■ Изучите материал
[A] Назовите все лица Пресвятой Троицы, упомянутые в завещании Людовика XVI.
[B] Допишите завещание Людовика XVI, начав сразу после его последнего предложения.

■ Приведённый отрывок

========================

ЗАВѢЩАНІЕ ЛУДОВИКА XVI.

Тампль.

   Во имя Пресвятой Троицы, Отца и Сына и Святого Духа. Сегодня, въ двадцать пятый день декабря 1792 года, я, Лудовикъ XVI, король Франціи, находясь болѣе четырехъ мѣсяцевъ съ своимъ семействомъ въ башнѣ Тампля, въ Парижѣ, заточенный туда своими бывшими подданными, а съ 11-го текущаго декабря лишенный всякаго сообщенія съ семействомъ; сверхъ того вслѣдствіе страстей людскихъ подвергнутый суду, исходъ котораго невозможно предвидѣть и которому основаній невозможно найти въ какомъ-либо изъ существующихъ законодательствъ; не имѣя иныхъ свидѣтелей, кромѣ Бога -- объявляю здѣсь, въ Его присутствіи, мои чувства и мою послѣднюю волю.
   Душу мою предаю я Богу, моему Творцу и молю Его принять ее по своему милосердію и судить ее не по ея дѣламъ, а по заслугамъ Господа Нашего Іисуса Христа, принесшаго себя въ жертву Богу-Отцу насъ ради человѣкъ, сколь-бы мы недостойны ни были, и изъ сихъ недостойныхъ я первый. Я умираю, пребывая въ единеніи съ святою нашею матерью, римско-католическою, апостольскою Церковью, держащею свою власть, по непрерываемому наслѣдству отъ Святого Петра, которому вручилъ ее Іисусъ Христосъ.
   Я твердо вѣрую и исповѣдую все, что содержится въ символѣ вѣры и заповѣдяхъ Бога и Церкви, всѣ священнодѣйствія и таинства такъ, какъ учитъ и всегда учила католическая церковь. Я никогда не дерзалъ становиться судьею въ тѣхъ различныхъ толкованіяхъ догматовъ, которыя терзаютъ Христову Церковь; но я всегда полагался въ этомъ и буду полагаться -- если Господь даруетъ мнѣ жизнь -- на рѣшенія, которыя исходятъ и будутъ исходить отъ вѣрныхъ святой католической Церкви высшихъ духовныхъ пастырей, согласно церковной дисциплинѣ, имѣющей начала отъ Іисуса Христа.

========================

■ Предоставленные данные

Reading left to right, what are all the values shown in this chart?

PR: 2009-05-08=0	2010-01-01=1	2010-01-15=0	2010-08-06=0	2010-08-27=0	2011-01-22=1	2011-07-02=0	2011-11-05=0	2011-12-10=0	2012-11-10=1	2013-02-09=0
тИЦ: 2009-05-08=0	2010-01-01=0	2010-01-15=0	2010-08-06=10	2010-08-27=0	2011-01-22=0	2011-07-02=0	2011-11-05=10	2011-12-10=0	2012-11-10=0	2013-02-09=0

========================

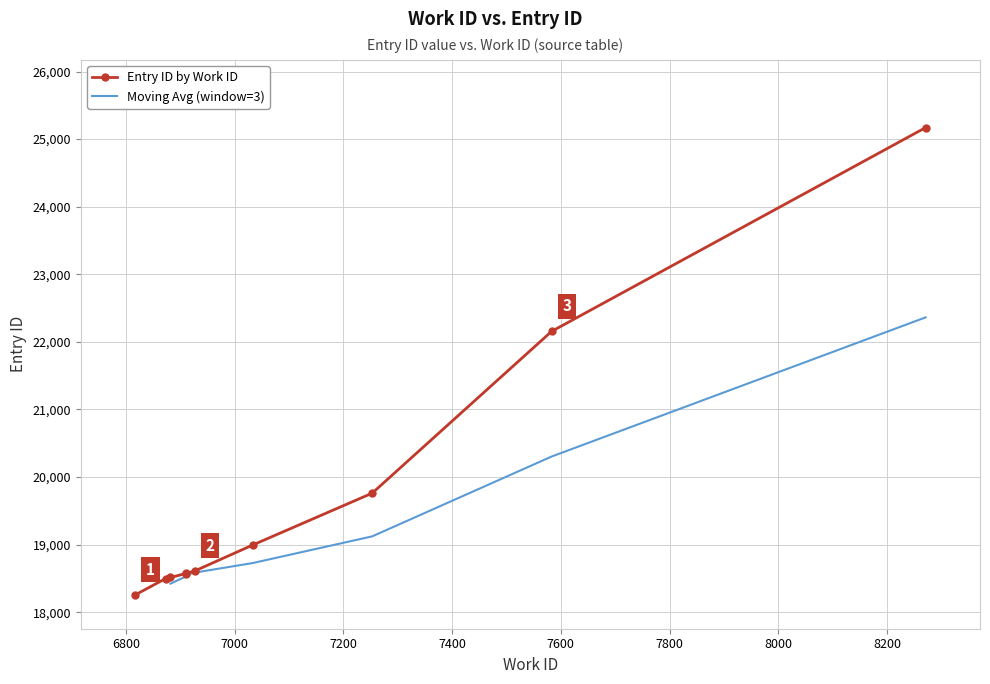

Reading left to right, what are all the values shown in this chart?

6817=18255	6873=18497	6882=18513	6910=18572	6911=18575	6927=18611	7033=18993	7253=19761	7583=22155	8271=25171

========================

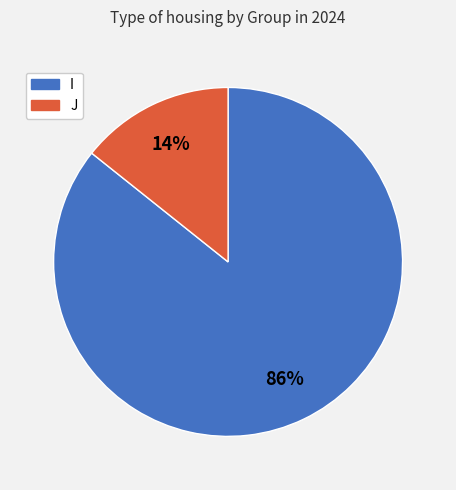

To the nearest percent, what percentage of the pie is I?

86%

========================

■ Полученные ответы
[A] Отец, Сын, Святой Дух.

[B]
   Я отъ всего сердца соболѣзную о тѣхъ изъ братій нашихъ, которые заблуждаются, но не смѣю ихъ осуждать и не менѣе люблю ихъ во Христѣ, какъ тому учитъ христіанское милосердіе. Я молю Бога простить всѣ мои прегрѣшенія; я тщательно старался познать ихъ, ненавидѣть ихъ и смириться. Не имѣя возможности пользоваться помощію католическаго священника, я прошу Господа принять принесенную мною исповѣдь и въ особенности мое глубокое раскаяніе въ томъ, что я, хотя противъ своей воли, подписалъ мое имя на актахъ, можетъ быть, противныхъ ученію и вѣрованіямъ католической Церкви, которой я искренно преданъ всѣмъ сердцемъ. Я молю Бога принять мой обѣтъ, если онъ даруетъ мнѣ жизнь, въ томъ какъ только представится возможность, я прибѣгну къ католическому священнику для исповѣданія ему грѣховъ моихъ и для совершенія таинства покаянія.
   Я прошу всѣхъ тѣхъ, кого я могъ обидѣть неумышленно (ибо не помню, чтобы я кому-либо сознательно нанесъ обиду) или кому я могъ подать дурной примѣръ или соблазнъ -- простить мнѣ причиненное имъ зло; я прошу всѣхъ сострадательныхъ людей присоединить ихъ молитвы къ моимъ, дабы получить отъ Бога разрѣшеніе моихъ грѣховъ.
   Я отъ всего сердца прощаю тѣмъ, которые сдѣлались -- безъ всякаго съ моей стороны повода -- моими врагами и я молю Бога простить ихъ, равно какъ и тѣхъ, которые избыткомъ своего усердія или дурно-понятымъ усердіемъ причинили мнѣ много зла.
   Поручаю Господу Богу мою жену и дѣтей, сестру, тетокъ, братьевъ моихъ и всѣхъ связанныхъ со мною или узами родства или какимъ-либо инымъ образомъ; въ особенности молю Господа призрѣть въ милосердіи Своемъ мою жену, дѣтей и сестру, давно уже вмѣстѣ со мною страждущихъ и сохранить ихъ Своею милостію, если они меня лишатся, во все остальное время жизни ихъ въ этомъ преходящемъ мірѣ.
   Поручаю дѣтей моихъ женѣ; я никогда не сомнѣвался въ ея материнской къ нимъ нѣжности; прошу ее въ особенности сдѣлать изъ нихъ хорошихъ христіанъ и честныхъ людей, пріучить ихъ смотрѣть на величіе міра сего (если имъ суждено испытать его), какъ на благо преходящее и опасное и обращать ихъ взоры на единственно достойную и прочную славу вѣчности. Прошу сестру мою продолжать быть по прежнему нѣжною къ моимъ дѣтямъ и замѣнить имъ мать, если они будутъ имѣть несчастіе лишиться ея.
   Прошу жену мою простить мнѣ всѣ бѣдствія, которыя она за меня претерпѣваетъ и всѣ огорченія, какія я могъ причинить ей во все время союза нашего, и она можетъ быть увѣрена, что я также ничего противъ нея не имѣю -- если-бы даже она себя могла въ чемъ-либо упрекнуть.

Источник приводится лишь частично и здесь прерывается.